Portrait of Marco Polo by Salviati (1867), Genoa

Portrait of Marco Polo by Salviati (1867), Genoa

Venice airport doesn't hold the name Marco Polo for nothing. Indeed, it is the most famous Venetian and the most representative of Venice's commercial and diplomatic greatness.

Polo was born on 15 September 1254 in Venice into a jeweller's family. At the age of 17, he undertook a long journey of 24 years to China. His stories immortalized in the Book of World Wonders toured the royal courts and influenced the greatest explorers.

At that time, Venice was a prosperous city dominating Byzantium, and its rich merchants took advantage of this to trade with the Muslims who controlled the Silk Road. Niccolo Polo, Marco Polo's father, ventured to China to meet the Mongol Emperor Kublai Khan.

After fifteen years of absence, Niccolo returns with a mission of the utmost importance: to ask the Pope to bring to China scholars who could transmit to the East the knowledge of the Latins. However, once in Venice, Niccolo has a fifteen-year-old son named Marco. Two years later, in 1271, Marco left for China accompanied by his father and uncle. He does not know at that time that the journey will last 24 years and that he will not be back before he is 41 years old.

 

Marco Polo's caravan travelling to the Indies, Abraham Cresques 

Marco Polo's caravan travelling to the Indies, Abraham Cresques

Travellers first cross Israel, then Iran, before reaching Central Asia. In 1275, they entered the court of Emperor Kublai Khan. They will stay there for 16 years. Kublai,
refined sovereign, appreciates the cultural contribution of the Venetians. However, Marco, his father and uncle miss Venice and pray to the Emperor to let them go.

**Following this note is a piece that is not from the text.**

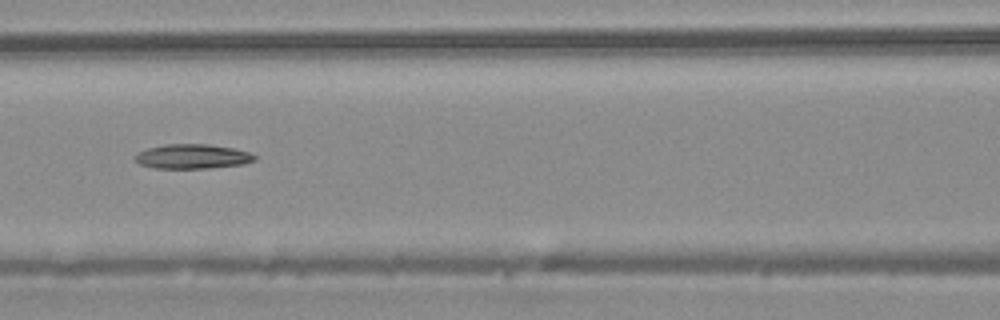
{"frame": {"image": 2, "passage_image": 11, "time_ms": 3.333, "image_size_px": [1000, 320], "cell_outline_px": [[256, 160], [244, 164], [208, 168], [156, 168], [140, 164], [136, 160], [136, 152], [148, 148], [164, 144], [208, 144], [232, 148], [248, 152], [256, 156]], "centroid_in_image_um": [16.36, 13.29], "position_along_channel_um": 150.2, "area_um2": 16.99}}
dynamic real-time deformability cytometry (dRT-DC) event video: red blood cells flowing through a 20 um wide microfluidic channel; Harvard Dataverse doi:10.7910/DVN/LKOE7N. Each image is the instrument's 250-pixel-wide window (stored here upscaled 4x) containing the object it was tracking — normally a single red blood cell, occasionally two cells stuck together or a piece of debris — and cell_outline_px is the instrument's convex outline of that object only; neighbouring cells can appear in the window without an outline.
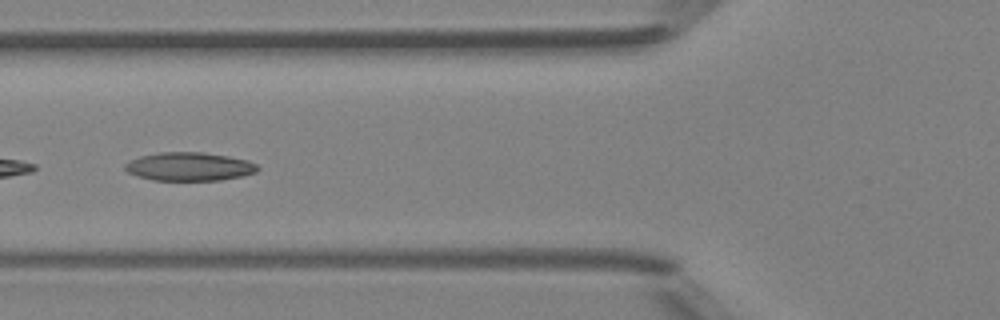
{"species": "Egyptian fruit bat (a non-hibernating species)", "species_latin": "Rousettus aegyptiacus", "temperature_condition": "room temperature", "stored_images_in_passage": 22, "camera_frame_rate_fps": 3000, "um_per_image_px": 0.085, "animal": {"sex": "female"}, "frame": {"image": 1, "passage_image": 19, "time_ms": 6.0, "image_size_px": [1000, 320], "cell_outline_px": [[260, 168], [256, 172], [244, 176], [220, 180], [152, 180], [136, 176], [128, 172], [124, 168], [124, 164], [140, 156], [160, 152], [204, 152], [228, 156], [248, 160], [256, 164]], "centroid_in_image_um": [16.11, 14.16], "position_along_channel_um": 109.7, "area_um2": 22.08}}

Emperor of China Kubilai Khan, Yuan Dynasty

The Emperor of China Kubilai Khan, Yuan Dynasty

On their return to Venice, the city is in conflict with Genoa. On 8 September 1298, Marco Polo led a galley in a sea battle between the two powers. The Venetian fleet was defeated and Marco was taken prisoner. Sharing his prison with Rustichello of Pisa, a Genoese novelist, he dictates his stories to him. This is how the Book of Wonders of the World is born. Once Marco Polo is freed, his book is a dazzling success. At a time when Europeans knew nothing about the Far East, except for the merchants, who however rarely left the Silk Road, this book brought exceptional knowledge.

Scientific description or purely fictitious narrative? Opinions differ as to the veracity of the facts described in the Book of World Wonders. It should be remembered that the text was written by a novelist at a time when epic tales were authoritative and, above all, that in the absence of printing, the text was certainly modified in small touches by the copyist monks. Nevertheless, despite the criticisms made of it, the importance of Marco Polo's narrative in medieval and Renaissance Europe is not in doubt. It was under the influence of this work that Christopher Columbus set sail to open a new route to India.